Live updates: Wall St slips ahead of Chinese trade talks, ASX set for small gain
To paraphrase Sir John Falstaff, Wall Street investors saw discretion as the better part of value ahead of the start of trade talks with China over the weekend.
At the close of business on Friday, the Dow had slipped 0.3%, the S&P 500 was marginally down, and the Nasdaq ended the week flat.
While the sentiment around global trade tensions has improved in recent weeks, traders paused the recent rally, waiting for something more concrete than “vibes” to come out the meeting in Geneva between US Treasury Secretary Scott Bessent and Chinese Vice Premier He Lifeng.
The vibes, at least from the US point of view is that “substantial progress” has been made, while the Chinese delegation says an “important consensus has been reached.”

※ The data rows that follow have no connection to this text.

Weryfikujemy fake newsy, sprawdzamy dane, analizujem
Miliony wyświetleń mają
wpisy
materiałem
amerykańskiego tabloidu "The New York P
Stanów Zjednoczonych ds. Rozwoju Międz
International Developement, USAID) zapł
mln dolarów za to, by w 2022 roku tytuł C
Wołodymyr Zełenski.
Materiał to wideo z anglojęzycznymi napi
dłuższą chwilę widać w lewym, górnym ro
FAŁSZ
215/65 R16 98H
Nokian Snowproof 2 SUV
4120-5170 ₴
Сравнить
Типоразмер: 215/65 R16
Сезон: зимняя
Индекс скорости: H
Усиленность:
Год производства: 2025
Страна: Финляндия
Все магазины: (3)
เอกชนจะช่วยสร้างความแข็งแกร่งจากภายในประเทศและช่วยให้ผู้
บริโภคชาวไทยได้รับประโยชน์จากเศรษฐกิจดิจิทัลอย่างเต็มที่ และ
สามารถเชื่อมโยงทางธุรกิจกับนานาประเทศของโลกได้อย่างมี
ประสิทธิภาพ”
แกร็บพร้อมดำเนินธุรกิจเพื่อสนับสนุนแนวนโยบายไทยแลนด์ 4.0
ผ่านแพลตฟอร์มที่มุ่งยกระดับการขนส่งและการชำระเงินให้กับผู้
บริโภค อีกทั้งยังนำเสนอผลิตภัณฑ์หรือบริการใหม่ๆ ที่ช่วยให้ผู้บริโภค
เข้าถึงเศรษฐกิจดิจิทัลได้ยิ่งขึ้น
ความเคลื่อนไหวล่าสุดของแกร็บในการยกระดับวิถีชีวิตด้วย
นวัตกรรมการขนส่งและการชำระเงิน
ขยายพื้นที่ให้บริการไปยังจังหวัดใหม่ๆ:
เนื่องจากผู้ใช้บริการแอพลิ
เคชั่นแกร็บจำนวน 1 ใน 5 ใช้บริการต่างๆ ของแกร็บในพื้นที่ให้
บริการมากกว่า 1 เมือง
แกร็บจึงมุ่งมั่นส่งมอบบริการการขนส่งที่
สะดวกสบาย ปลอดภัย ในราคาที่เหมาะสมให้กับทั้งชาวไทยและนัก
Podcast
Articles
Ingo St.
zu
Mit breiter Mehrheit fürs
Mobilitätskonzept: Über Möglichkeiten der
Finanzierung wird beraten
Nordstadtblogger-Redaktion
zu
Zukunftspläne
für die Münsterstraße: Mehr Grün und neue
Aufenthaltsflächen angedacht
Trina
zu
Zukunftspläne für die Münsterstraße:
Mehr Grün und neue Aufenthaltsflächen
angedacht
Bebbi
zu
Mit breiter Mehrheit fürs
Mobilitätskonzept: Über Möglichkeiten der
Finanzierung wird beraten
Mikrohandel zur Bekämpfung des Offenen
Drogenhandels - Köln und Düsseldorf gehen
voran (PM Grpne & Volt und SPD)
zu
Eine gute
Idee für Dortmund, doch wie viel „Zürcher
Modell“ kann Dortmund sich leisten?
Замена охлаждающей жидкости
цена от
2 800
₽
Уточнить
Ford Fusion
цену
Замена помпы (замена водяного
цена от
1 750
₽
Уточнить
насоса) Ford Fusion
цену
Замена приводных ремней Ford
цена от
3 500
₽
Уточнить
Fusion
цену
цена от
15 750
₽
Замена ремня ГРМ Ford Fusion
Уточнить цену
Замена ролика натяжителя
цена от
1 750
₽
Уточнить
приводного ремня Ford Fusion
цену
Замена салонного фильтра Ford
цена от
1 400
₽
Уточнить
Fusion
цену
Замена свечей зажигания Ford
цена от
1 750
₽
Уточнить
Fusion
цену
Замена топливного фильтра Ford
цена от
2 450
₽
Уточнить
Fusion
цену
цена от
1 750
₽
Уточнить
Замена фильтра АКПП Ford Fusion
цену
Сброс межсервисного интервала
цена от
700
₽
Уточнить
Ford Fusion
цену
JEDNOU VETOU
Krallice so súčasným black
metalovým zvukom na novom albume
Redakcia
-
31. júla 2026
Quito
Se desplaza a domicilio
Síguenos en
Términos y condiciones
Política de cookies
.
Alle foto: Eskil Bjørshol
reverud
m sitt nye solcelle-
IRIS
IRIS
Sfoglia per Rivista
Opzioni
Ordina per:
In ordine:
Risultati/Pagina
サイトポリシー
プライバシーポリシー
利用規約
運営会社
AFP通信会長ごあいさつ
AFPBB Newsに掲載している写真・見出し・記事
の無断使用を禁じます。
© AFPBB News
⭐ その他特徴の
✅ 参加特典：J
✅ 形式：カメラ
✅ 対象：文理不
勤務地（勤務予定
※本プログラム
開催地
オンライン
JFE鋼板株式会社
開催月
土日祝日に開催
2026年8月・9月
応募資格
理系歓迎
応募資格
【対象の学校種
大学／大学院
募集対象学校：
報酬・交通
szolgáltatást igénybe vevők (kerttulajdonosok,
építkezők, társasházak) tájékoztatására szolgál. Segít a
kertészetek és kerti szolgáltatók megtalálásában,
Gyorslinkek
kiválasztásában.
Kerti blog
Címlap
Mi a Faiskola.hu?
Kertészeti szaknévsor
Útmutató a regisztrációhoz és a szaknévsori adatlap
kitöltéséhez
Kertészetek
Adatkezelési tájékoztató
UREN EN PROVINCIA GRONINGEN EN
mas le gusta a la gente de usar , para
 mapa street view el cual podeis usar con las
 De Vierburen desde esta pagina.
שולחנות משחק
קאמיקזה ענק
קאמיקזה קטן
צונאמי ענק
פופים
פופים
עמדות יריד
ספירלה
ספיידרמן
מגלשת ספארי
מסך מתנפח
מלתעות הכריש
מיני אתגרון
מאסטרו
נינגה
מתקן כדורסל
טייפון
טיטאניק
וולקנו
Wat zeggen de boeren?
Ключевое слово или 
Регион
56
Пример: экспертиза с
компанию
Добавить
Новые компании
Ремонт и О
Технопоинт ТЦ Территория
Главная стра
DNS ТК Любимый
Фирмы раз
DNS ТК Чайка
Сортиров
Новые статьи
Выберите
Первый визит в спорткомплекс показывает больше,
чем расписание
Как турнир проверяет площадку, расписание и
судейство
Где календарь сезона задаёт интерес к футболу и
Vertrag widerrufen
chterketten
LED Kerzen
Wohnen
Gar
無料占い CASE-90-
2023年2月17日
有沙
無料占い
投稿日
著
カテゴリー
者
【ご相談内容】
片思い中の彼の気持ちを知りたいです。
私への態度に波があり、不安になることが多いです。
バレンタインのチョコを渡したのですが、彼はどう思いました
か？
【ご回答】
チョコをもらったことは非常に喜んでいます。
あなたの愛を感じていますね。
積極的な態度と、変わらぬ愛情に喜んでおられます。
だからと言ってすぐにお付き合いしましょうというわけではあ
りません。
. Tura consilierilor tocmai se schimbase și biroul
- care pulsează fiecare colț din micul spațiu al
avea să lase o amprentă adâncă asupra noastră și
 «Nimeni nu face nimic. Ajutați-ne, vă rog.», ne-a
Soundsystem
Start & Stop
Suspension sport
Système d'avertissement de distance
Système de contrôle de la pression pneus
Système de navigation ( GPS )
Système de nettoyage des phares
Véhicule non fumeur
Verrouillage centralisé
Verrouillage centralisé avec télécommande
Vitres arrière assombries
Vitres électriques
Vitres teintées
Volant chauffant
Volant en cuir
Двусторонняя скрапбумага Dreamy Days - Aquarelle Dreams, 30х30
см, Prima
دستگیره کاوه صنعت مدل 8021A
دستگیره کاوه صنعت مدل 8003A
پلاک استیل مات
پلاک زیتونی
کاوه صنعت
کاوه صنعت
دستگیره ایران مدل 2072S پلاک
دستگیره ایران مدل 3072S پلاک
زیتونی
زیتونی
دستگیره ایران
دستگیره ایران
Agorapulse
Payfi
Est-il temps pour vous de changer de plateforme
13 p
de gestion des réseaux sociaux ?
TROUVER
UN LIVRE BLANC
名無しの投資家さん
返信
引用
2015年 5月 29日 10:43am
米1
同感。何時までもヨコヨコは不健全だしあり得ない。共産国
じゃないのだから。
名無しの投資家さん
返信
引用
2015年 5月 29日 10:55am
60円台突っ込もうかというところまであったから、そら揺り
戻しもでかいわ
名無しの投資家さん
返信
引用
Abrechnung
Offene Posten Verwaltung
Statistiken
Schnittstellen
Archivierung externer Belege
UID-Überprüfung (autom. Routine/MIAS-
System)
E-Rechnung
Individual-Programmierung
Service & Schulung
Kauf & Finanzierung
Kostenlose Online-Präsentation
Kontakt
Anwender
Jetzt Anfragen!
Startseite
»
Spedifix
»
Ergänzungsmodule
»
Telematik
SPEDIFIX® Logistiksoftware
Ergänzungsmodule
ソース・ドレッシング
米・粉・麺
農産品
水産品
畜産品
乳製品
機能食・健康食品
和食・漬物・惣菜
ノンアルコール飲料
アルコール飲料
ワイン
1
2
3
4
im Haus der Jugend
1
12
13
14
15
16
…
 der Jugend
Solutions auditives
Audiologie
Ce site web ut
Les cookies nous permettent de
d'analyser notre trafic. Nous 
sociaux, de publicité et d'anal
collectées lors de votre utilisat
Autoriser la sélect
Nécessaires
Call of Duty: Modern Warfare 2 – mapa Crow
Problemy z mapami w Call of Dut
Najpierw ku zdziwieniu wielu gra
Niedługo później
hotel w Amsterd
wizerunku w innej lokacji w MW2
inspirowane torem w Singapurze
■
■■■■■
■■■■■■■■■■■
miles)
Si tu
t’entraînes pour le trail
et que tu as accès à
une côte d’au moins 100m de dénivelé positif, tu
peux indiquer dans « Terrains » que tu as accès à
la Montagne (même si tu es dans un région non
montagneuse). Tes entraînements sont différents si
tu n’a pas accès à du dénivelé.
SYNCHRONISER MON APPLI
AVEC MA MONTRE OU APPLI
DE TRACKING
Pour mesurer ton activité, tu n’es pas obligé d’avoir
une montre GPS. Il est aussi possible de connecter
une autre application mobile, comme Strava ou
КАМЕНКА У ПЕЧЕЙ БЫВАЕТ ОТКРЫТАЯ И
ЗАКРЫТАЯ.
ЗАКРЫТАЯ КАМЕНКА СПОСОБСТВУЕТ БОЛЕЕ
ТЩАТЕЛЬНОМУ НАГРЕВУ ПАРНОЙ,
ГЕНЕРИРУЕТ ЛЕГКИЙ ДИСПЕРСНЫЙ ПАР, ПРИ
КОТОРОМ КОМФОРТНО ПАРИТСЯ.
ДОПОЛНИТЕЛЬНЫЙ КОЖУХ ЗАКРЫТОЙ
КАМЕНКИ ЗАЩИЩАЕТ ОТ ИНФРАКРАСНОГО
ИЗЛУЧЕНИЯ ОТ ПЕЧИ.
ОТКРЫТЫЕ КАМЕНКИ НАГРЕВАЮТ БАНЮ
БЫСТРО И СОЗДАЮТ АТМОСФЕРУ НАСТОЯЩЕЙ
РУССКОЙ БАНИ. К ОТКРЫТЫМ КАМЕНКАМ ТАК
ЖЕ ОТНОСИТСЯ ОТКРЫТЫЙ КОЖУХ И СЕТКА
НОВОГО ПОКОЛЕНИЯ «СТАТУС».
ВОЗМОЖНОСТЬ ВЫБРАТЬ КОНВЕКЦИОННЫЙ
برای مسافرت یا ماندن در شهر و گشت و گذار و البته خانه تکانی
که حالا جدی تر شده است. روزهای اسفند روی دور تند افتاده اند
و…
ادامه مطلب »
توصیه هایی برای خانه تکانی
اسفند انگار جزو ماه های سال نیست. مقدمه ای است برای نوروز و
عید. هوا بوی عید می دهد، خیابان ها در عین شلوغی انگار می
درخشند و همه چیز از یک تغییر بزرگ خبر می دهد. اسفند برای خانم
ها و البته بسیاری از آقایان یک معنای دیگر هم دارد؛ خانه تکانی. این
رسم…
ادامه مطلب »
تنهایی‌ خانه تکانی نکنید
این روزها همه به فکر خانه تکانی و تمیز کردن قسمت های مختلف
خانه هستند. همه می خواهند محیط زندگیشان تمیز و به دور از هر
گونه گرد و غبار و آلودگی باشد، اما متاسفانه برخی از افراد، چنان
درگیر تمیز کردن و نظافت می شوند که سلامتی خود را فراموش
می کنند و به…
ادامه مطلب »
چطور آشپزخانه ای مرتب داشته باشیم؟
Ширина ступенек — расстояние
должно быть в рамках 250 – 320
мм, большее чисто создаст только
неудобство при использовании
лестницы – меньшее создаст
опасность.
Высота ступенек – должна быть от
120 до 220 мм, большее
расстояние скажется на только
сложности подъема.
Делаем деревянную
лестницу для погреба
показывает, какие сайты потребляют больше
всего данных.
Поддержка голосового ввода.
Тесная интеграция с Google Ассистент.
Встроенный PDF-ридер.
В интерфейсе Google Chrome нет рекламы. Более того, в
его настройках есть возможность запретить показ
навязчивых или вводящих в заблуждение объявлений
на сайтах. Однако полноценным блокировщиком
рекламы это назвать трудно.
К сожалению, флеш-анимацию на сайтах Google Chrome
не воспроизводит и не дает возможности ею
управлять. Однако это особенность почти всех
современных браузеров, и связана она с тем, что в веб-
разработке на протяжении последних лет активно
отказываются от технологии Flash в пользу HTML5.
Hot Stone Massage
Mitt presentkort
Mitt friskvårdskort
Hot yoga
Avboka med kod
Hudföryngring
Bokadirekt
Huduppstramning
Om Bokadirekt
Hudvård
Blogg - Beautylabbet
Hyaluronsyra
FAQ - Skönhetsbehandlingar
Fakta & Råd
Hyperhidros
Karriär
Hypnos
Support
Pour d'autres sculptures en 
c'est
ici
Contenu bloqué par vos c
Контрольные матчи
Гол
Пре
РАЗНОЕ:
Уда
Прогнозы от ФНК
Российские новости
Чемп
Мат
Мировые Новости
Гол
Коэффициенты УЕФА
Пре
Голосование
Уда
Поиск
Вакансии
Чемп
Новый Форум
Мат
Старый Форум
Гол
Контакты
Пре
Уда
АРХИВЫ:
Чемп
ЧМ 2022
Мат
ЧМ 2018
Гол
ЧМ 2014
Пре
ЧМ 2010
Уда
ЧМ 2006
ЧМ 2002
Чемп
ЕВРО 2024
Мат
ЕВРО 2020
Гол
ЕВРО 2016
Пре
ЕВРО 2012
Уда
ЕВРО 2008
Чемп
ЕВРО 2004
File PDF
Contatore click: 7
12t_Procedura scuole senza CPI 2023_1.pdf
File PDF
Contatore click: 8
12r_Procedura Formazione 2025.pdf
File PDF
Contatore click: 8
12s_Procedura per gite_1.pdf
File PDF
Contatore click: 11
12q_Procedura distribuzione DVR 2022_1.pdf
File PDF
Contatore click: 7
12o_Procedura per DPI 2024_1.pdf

The easing of UK tariffs hardly moved the dial late last week, given the UK already runs a deficit with US, but it does show that the Trump administration is keen to be seen to be doing deals.
India is also keen to cut its tariff gap with the US – it’s not surprising to want friendly relations with the US when the missiles start whizzing across the border with Pakistan.
But progress with China is the main game, and by a long way, and President Trump’s gut feeling that an 80% tariff on Chinese goods is arguably better than 145% but still isn’t going to get a deal done.
Rosenblatt Securities managing director Michael James told Reuters that the market is wary of anything potentially negative coming from the US/China meetings.
“With the Geneva meeting this weekend, there’s a little bit of anxiety and certainly a fair amount of profit taking given the strength we’ve had,” Mr James said.
“We’ve all become accustomed in the last month to the impact negative and positive from any social media headlines coming from the White House.
“While it’s certainly been more pleasant the last few weeks with the market trending higher … there’s still a fair amount of uncertainty.”
The global MSCI share index rose 0.1% on Friday, largely due to solid buying across Europe, with Germany’s Dax (+0.6%) ending the day at a record high.
The US dollar index fell 0.3%.
The Australian dollar (+0.2%) was one of many currencies gaining against the greenback.
Oil traders had a more positive view of the Geneva talks.
The global benchmark Brent crude rose 1.7% to $US 63.91/barrel, to be more than 4% higher over the week.
Gold traders, on the other hand, took the President’s gut feeling at face value, seeing it more as negative than a positive, so bid the price of gold up 1.1% to $US3,340/ounce.
Bitcoin’s resurgence continued and was holding well above $US100,000 over the weekend.